◆ INSTRUÇÕES DO EXERCÍCIO
Edite as linhas de todos os dados abaixo trocando "locality" por "site" e mantendo todo o resto igual. Não inclua as imagens na resposta.

═════ DADOS APRESENTADOS

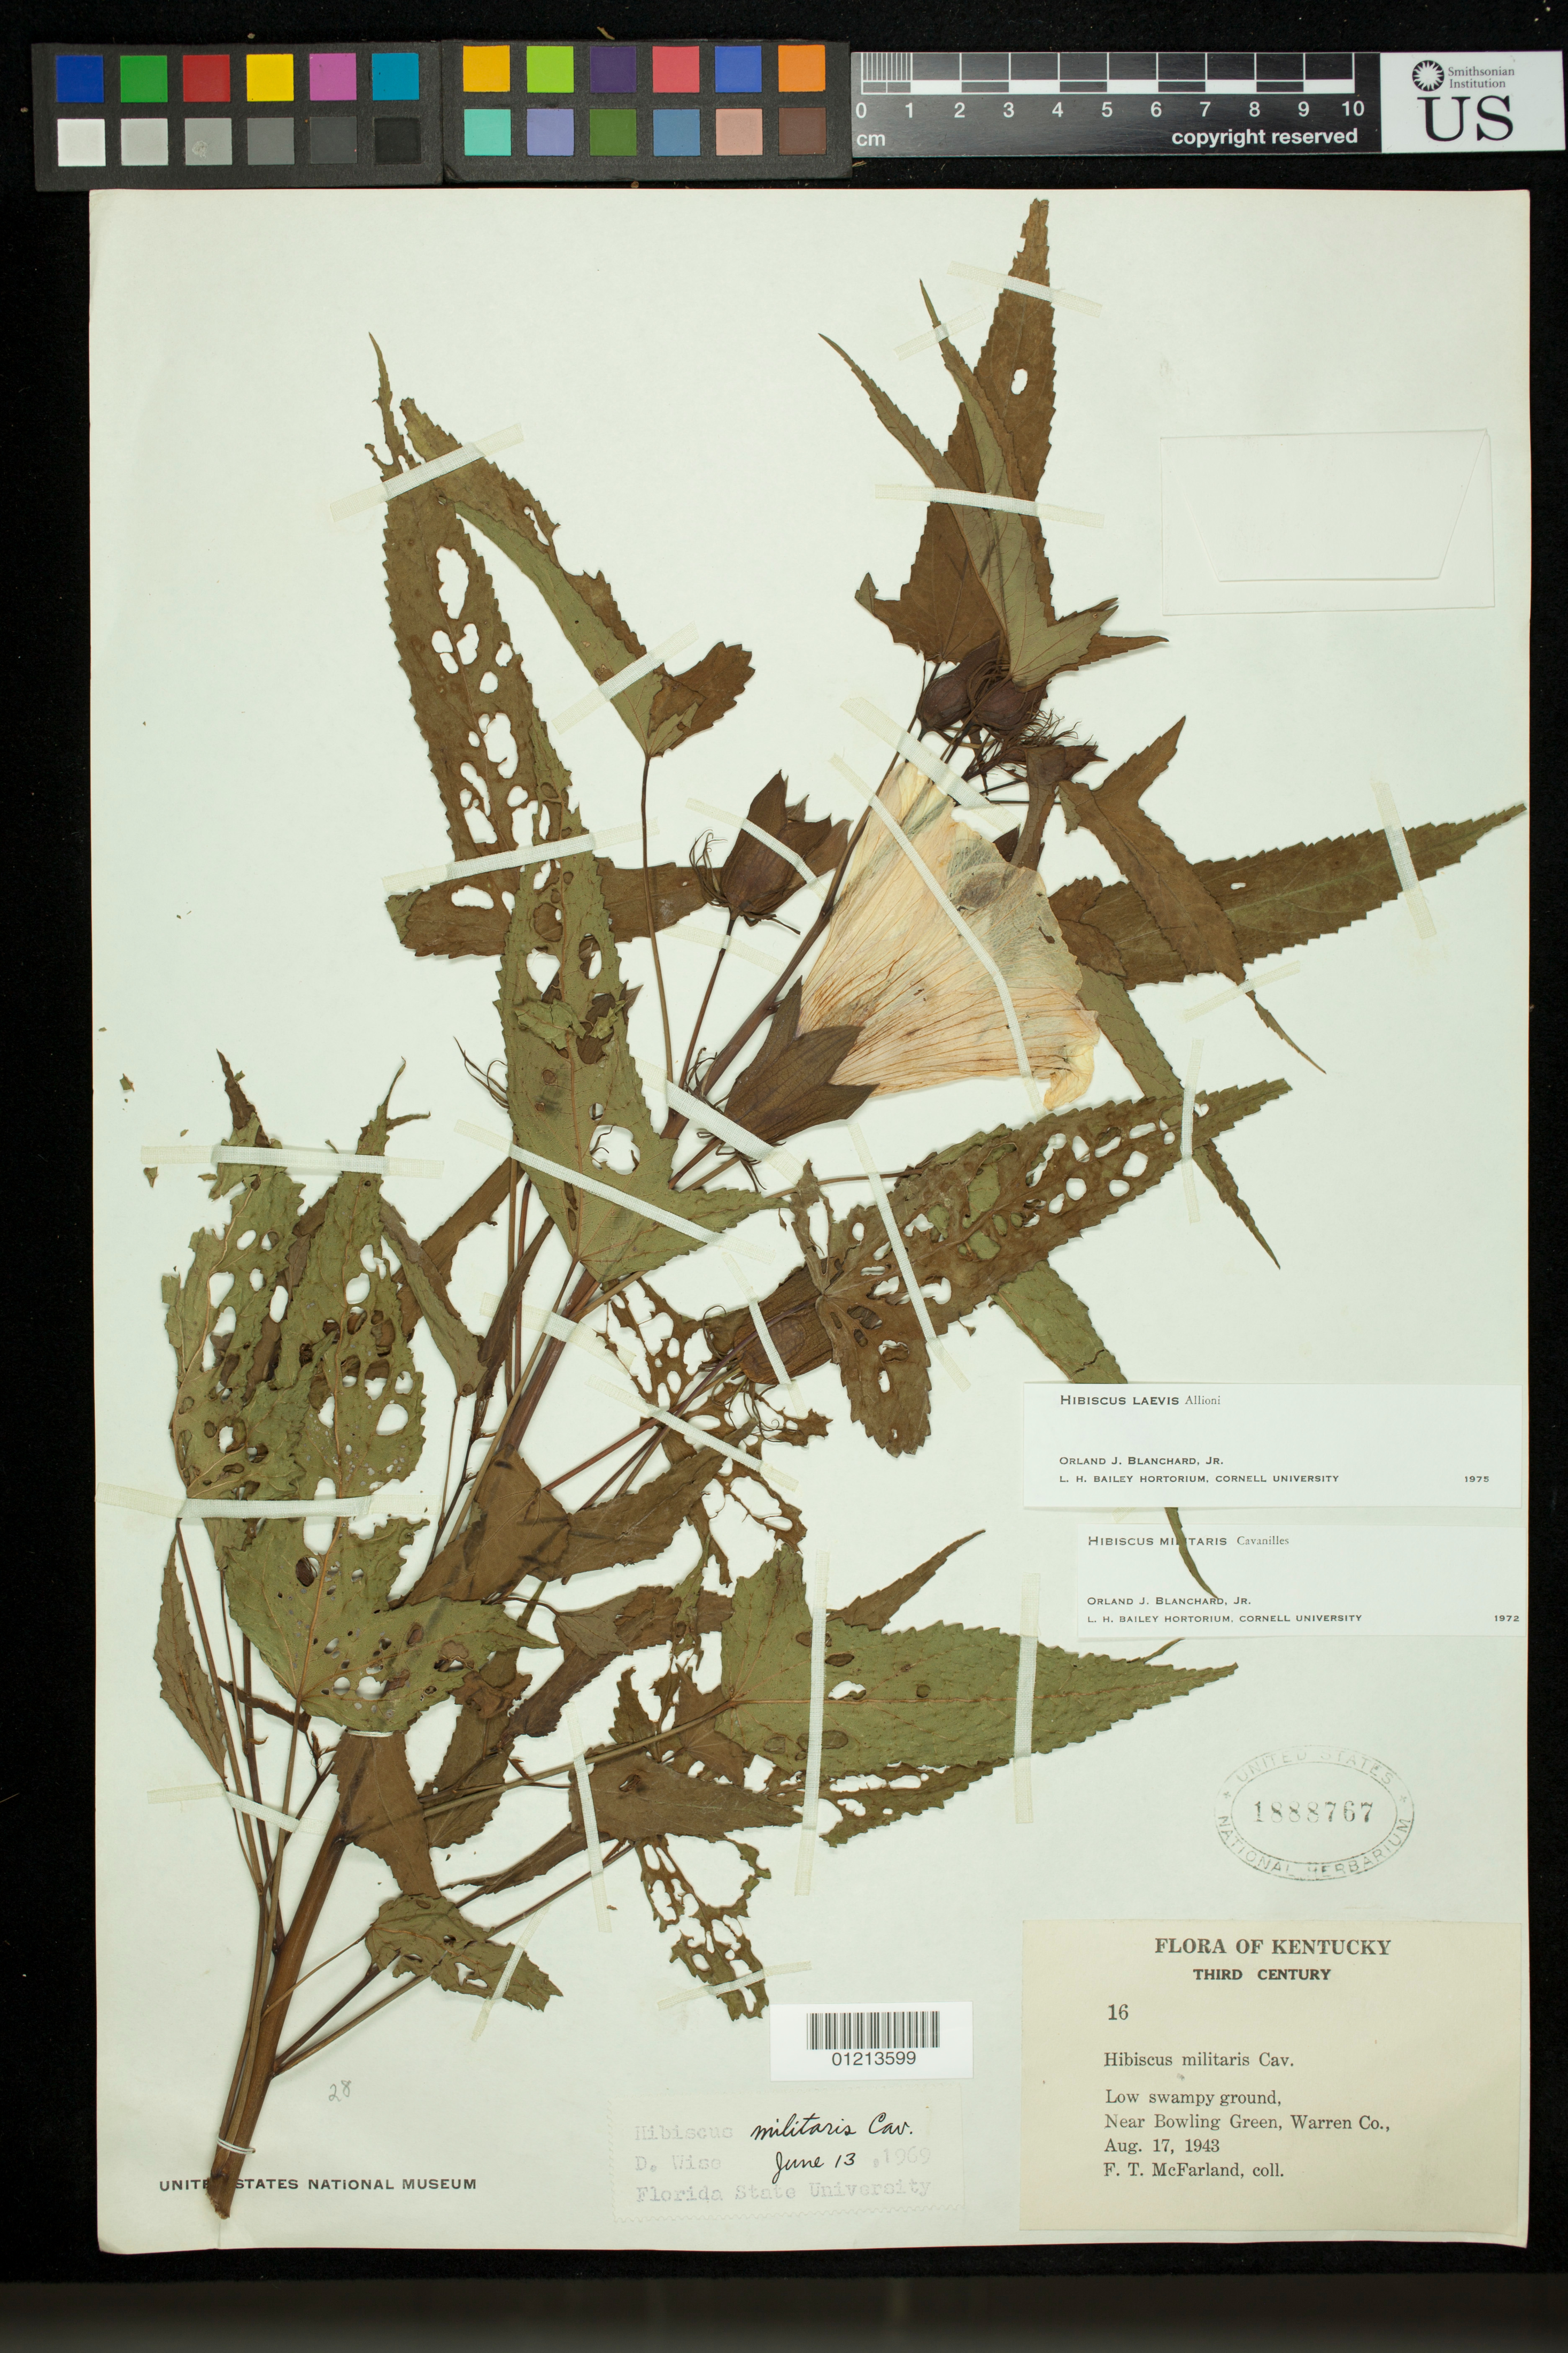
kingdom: Plantae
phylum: Tracheophyta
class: Magnoliopsida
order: Malvales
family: Malvaceae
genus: Hibiscus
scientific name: Hibiscus laevis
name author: All.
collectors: F. T. McFarland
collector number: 16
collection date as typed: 17 Aug 1943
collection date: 1943-08-17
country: United States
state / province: Kentucky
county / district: Warren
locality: Low swampy ground, near Bowling Green, Warren Co.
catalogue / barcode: US 1888767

══════════

◆ RESPOSTA COMPLETA
kingdom: Plantae
phylum: Tracheophyta
class: Magnoliopsida
order: Malvales
family: Malvaceae
genus: Hibiscus
scientific name: Hibiscus laevis
name author: All.
collectors: F. T. McFarland
collector number: 16
collection date as typed: 17 Aug 1943
collection date: 1943-08-17
country: United States
state / province: Kentucky
county / district: Warren
site: Low swampy ground, near Bowling Green, Warren Co.
catalogue / barcode: US 1888767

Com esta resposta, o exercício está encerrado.